驚かれるたびに、少しずつ罪悪感がたまっていったようです。

こんなことになることを予想するのは、いくらなんでも無理ですよね・・・

 

標準治療では、乳がんの温存手術後に放置療法を省略することは基本的にないです。

なので、乳がんについて知識のある人に「放置療法をやらなかった」というと驚かれます。

ただ、彼女が手術を受けた病院では、先進的な取り組みとして、乳がんの状態が悪くない場合で断端陰性の場合は放射線治療を省略する場合があります。

だからこそ、「局所再発は9%」という数字を病院側が提示してきたのです。普通は数字に関わらず放射線治療を受けるので、局所再発率の具体的な数字などは出ないです。

彼女と僕は、その「9%」という数字と、彼女の希望や放射線治療を受けた場合のデメリットなどと天秤にかけて、放射線治療の省略を決めたのです。
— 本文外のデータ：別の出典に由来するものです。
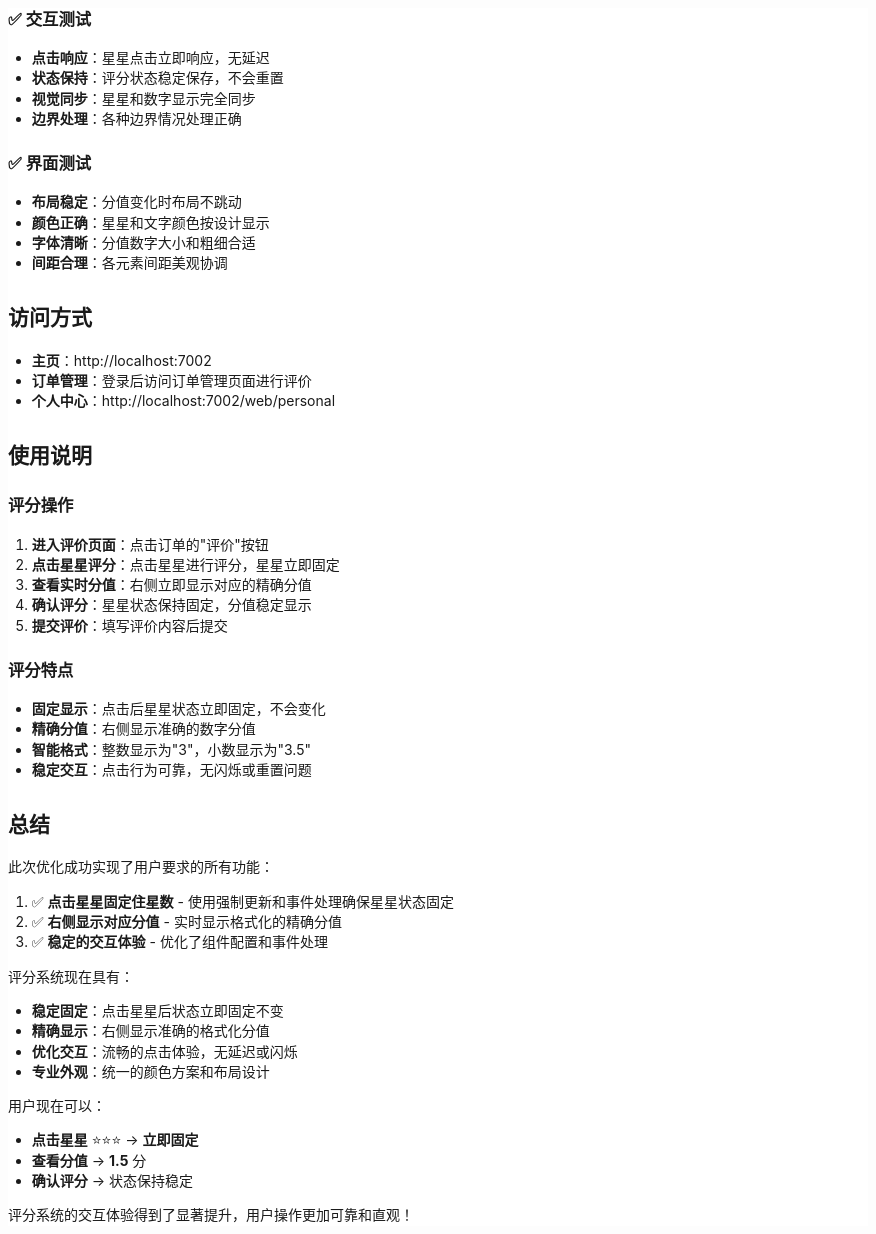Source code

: ### ✅ 交互测试
- **点击响应**：星星点击立即响应，无延迟
- **状态保持**：评分状态稳定保存，不会重置
- **视觉同步**：星星和数字显示完全同步
- **边界处理**：各种边界情况处理正确

### ✅ 界面测试
- **布局稳定**：分值变化时布局不跳动
- **颜色正确**：星星和文字颜色按设计显示
- **字体清晰**：分值数字大小和粗细合适
- **间距合理**：各元素间距美观协调

## 访问方式

- **主页**：http://localhost:7002
- **订单管理**：登录后访问订单管理页面进行评价
- **个人中心**：http://localhost:7002/web/personal

## 使用说明

### 评分操作
1. **进入评价页面**：点击订单的"评价"按钮
2. **点击星星评分**：点击星星进行评分，星星立即固定
3. **查看实时分值**：右侧立即显示对应的精确分值
4. **确认评分**：星星状态保持固定，分值稳定显示
5. **提交评价**：填写评价内容后提交

### 评分特点
- **固定显示**：点击后星星状态立即固定，不会变化
- **精确分值**：右侧显示准确的数字分值
- **智能格式**：整数显示为"3"，小数显示为"3.5"
- **稳定交互**：点击行为可靠，无闪烁或重置问题

## 总结

此次优化成功实现了用户要求的所有功能：

1. ✅ **点击星星固定住星数** - 使用强制更新和事件处理确保星星状态固定
2. ✅ **右侧显示对应分值** - 实时显示格式化的精确分值
3. ✅ **稳定的交互体验** - 优化了组件配置和事件处理

评分系统现在具有：
- **稳定固定**：点击星星后状态立即固定不变
- **精确显示**：右侧显示准确的格式化分值
- **优化交互**：流畅的点击体验，无延迟或闪烁
- **专业外观**：统一的颜色方案和布局设计

用户现在可以：
- **点击星星** ⭐⭐⭐ → **立即固定**
- **查看分值** → **1.5** 分
- **确认评分** → 状态保持稳定

评分系统的交互体验得到了显著提升，用户操作更加可靠和直观！
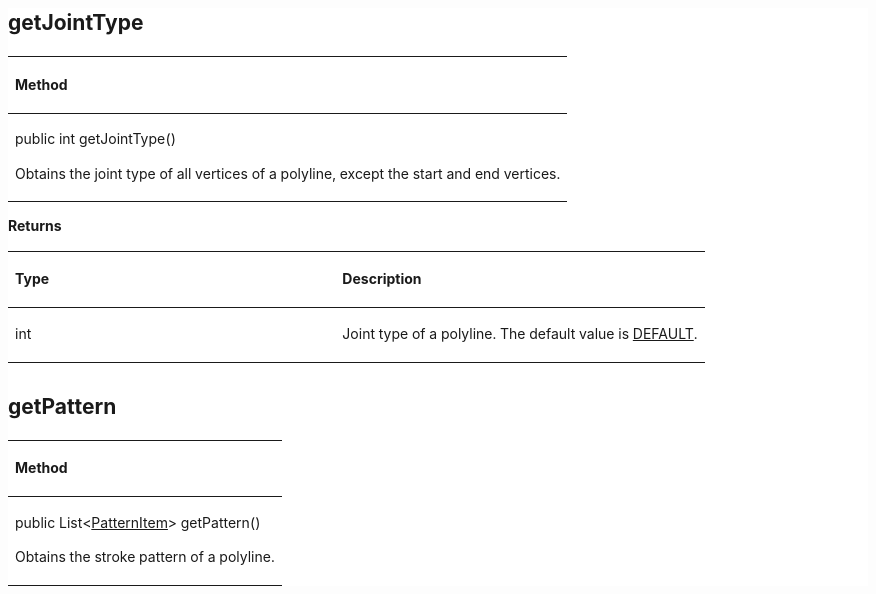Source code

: ## getJointType<a name="section6767342135410"></a>

<a name="table19919mcpsimp"></a>
<table><thead align="left"><tr id="row19923mcpsimp"><th class="cellrowborder" valign="top" width="100%" id="mcps1.1.2.1.1"><p id="p19925mcpsimp"><a name="p19925mcpsimp"></a><a name="p19925mcpsimp"></a>Method</p>
</th>
</tr>
</thead>
<tbody><tr id="row19926mcpsimp"><td class="cellrowborder" valign="top" width="100%" headers="mcps1.1.2.1.1 "><p id="p19928mcpsimp"><a name="p19928mcpsimp"></a><a name="p19928mcpsimp"></a>public int getJointType()</p>
<p id="p19931mcpsimp"><a name="p19931mcpsimp"></a><a name="p19931mcpsimp"></a>Obtains the joint type of all vertices of a polyline, except the start and end vertices.</p>
</td>
</tr>
</tbody>
</table>

**Returns**

<a name="table19937mcpsimp"></a>
<table><thead align="left"><tr id="row19942mcpsimp"><th class="cellrowborder" valign="top" width="47%" id="mcps1.1.3.1.1"><p id="p19944mcpsimp"><a name="p19944mcpsimp"></a><a name="p19944mcpsimp"></a>Type</p>
</th>
<th class="cellrowborder" valign="top" width="53%" id="mcps1.1.3.1.2"><p id="p19946mcpsimp"><a name="p19946mcpsimp"></a><a name="p19946mcpsimp"></a>Description</p>
</th>
</tr>
</thead>
<tbody><tr id="row19947mcpsimp"><td class="cellrowborder" valign="top" width="47%" headers="mcps1.1.3.1.1 "><p id="p19949mcpsimp"><a name="p19949mcpsimp"></a><a name="p19949mcpsimp"></a>int</p>
</td>
<td class="cellrowborder" valign="top" width="53%" headers="mcps1.1.3.1.2 "><p id="p19951mcpsimp"><a name="p19951mcpsimp"></a><a name="p19951mcpsimp"></a>Joint type of a polyline. The default value is <a href="jointtype.md#section103572813326">DEFAULT</a>.</p>
</td>
</tr>
</tbody>
</table>

## getPattern<a name="section1131102385516"></a>

<a name="table19953mcpsimp"></a>
<table><thead align="left"><tr id="row19957mcpsimp"><th class="cellrowborder" valign="top" width="100%" id="mcps1.1.2.1.1"><p id="p19959mcpsimp"><a name="p19959mcpsimp"></a><a name="p19959mcpsimp"></a>Method</p>
</th>
</tr>
</thead>
<tbody><tr id="row19960mcpsimp"><td class="cellrowborder" valign="top" width="100%" headers="mcps1.1.2.1.1 "><p id="p19962mcpsimp"><a name="p19962mcpsimp"></a><a name="p19962mcpsimp"></a>public List&lt;<a href="patternitem.md">PatternItem</a>&gt; getPattern()</p>
<p id="p19965mcpsimp"><a name="p19965mcpsimp"></a><a name="p19965mcpsimp"></a>Obtains the stroke pattern of a polyline.</p>
</td>
</tr>
</tbody>
</table>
ですが、そんな詳しい状況をいちいち説明しない世間話の中で「私は放射線治療を受けなかった」というと、必ず驚かれたようですし、場合によっては変な目で見られたこともあったのかもしれません。

 

実は、最近になって、何度か彼女の口から「本当に放射線治療を受けなくて良かったのかな?・・・」というようなことを何度か聞いています。

悲しいですね・・・いろいろ悲しい・・・

こんな状況で局所再発が起こってしまったら、いたたまれないですよね・・・

今回の乳がんの手術後1年目の検査の結果を聞く前に、これらのことについて、もう一度彼女とよく話し合ってから、検査の結果を聞きに行こうと思ってます。